WHEREAS, Fry is in the business of offering Internet services relating to, among other things, development, maintenance and hosting of Internet sites, including those on the World Wide Web portion of the Internet;
WHEREAS, Fry has, and continues to, provide Internet development, maintenance and hosting services to Client; and
WHEREAS, Client owns various web sites, including without limitation at the domains www.1800 flowers. com, www. plow hearth. com and www. bloom link. net and from time to time will develop, own and operate other web sites (collectively, the "Client Sites");
WHEREAS, Client desires to engage Fry to continue to provide, and Fry desires to continue to be engaged by Client, to provide such services with respect to the Client Sites on the terms and subject to the conditions set forth below.
NOW, THEREFORE, in consideration of the mutual promises set forth herein, Fry and Client (each a "Party," collectively, the "Parties") hereby agree as follows:
1. Fry Services. Fry agrees to provide to Client the development, maintenance and hosting services set forth in this Agreement (the "Services"). Each [****], by on or about [****], Client shall submit to Fry a written plan with the proposed development, maintenance and hosting requirements of Client for the [****] period commencing [****] of that year.
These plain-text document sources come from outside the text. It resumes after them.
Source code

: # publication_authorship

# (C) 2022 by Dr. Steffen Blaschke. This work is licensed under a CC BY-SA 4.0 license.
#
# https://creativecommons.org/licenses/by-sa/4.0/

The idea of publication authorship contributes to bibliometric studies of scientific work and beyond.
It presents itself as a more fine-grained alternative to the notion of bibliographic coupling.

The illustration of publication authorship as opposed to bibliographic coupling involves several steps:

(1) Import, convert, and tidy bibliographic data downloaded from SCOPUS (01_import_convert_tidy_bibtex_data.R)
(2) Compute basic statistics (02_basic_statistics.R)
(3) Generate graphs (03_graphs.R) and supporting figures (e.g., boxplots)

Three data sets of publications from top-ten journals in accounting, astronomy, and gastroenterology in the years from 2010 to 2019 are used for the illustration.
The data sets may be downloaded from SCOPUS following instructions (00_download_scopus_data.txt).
Within [****] days of receipt of such plan, Fry shall respond to Client in writing with respect to its capacity, pricing (on a fixed-price basis unless otherwise specified) and timetable for each of the development, maintenance and hosting services for such upcoming year (provided that pricing as to all hourly rates shall not increase as to any service or item at more than at the rate of [****] during the most recent [****] month period). Client and Fry shall then negotiate in good faith to agree upon a final plan for such period and upon execution by each party of such plan and the Specifications, Deliverables (each as defined below), terms and conditions thereof shall become an exhibit to this Agreement and incorporated herein as the "Annual Plan."